Nur eine kleine Anmerkung: Nicht vom Filmfest, aber von über­en­ga­gierten Pres­se­kol­legen werde ich darauf aufmerksam gemacht, dass es für bestimmte Filme ein »Embargo« gibt zum Schreiben über sie. Ich glaube, dass hier einige den Schuss noch nicht gehört haben. Alle Verleiher und ihre Pres­se­agenten können froh sein, wenn es überhaupt noch Leute gibt, die über Filme schreiben, vor während oder nach einem Embargo. Lange wird das nicht mehr der Fall sein.

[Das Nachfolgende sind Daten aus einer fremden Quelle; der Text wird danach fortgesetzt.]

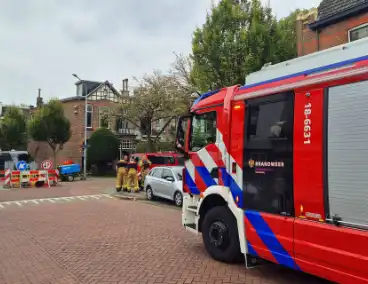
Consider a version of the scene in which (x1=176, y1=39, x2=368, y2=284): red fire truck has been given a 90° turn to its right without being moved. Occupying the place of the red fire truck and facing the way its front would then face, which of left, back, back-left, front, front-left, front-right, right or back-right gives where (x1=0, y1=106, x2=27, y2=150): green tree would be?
left

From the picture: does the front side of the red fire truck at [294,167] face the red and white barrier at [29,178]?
yes

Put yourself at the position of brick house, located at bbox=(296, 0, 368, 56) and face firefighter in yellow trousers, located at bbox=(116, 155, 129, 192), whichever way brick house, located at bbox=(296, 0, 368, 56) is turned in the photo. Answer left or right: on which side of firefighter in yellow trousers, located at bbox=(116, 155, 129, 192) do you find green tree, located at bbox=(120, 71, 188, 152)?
right

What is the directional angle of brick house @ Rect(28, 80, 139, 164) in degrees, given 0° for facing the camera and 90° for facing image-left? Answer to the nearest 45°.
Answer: approximately 315°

Erst stirbt die Kritik, dann der Film.

+ + +

Es ist schon 15 Jahre her, da erschien das 14. Heft der Film­zeit­schrift Revolver. Darin kann man alles über die Film­kritik lernen, was man nicht weiß. Unter anderem, dass zu ihr notwendig Groß­zü­gig­keit gehört. Genauso wie zu ihr nicht weniger notwendig Kritik der Kritik und Selbst­kritik gehört. Hart, persön­lich, leiden­schaft­lich und unmiss­ver­s­tänd­lich in der Sprache.
Auch viele, die sich Film­kri­tiker nennen, wissen das nicht. Mit ihnen wird dieser Beruf sterben.

+ + +

Fußball ist, wir wissen das seit langem, das bessere Kino. Nicht nur, weil man nicht weiß, wie es ausgeht. Man kann vom Fußball manches über das Kino lernen, auch über Darstel­lungen von Dramatik und über Inten­sität. Man kann vom Fußball sehr viel über Ästhetik lernen.
Man kann vom Fußball sehr viel für das Leben lernen. Man muss aller­dings auch lernen wollen und die Lehren ziehen.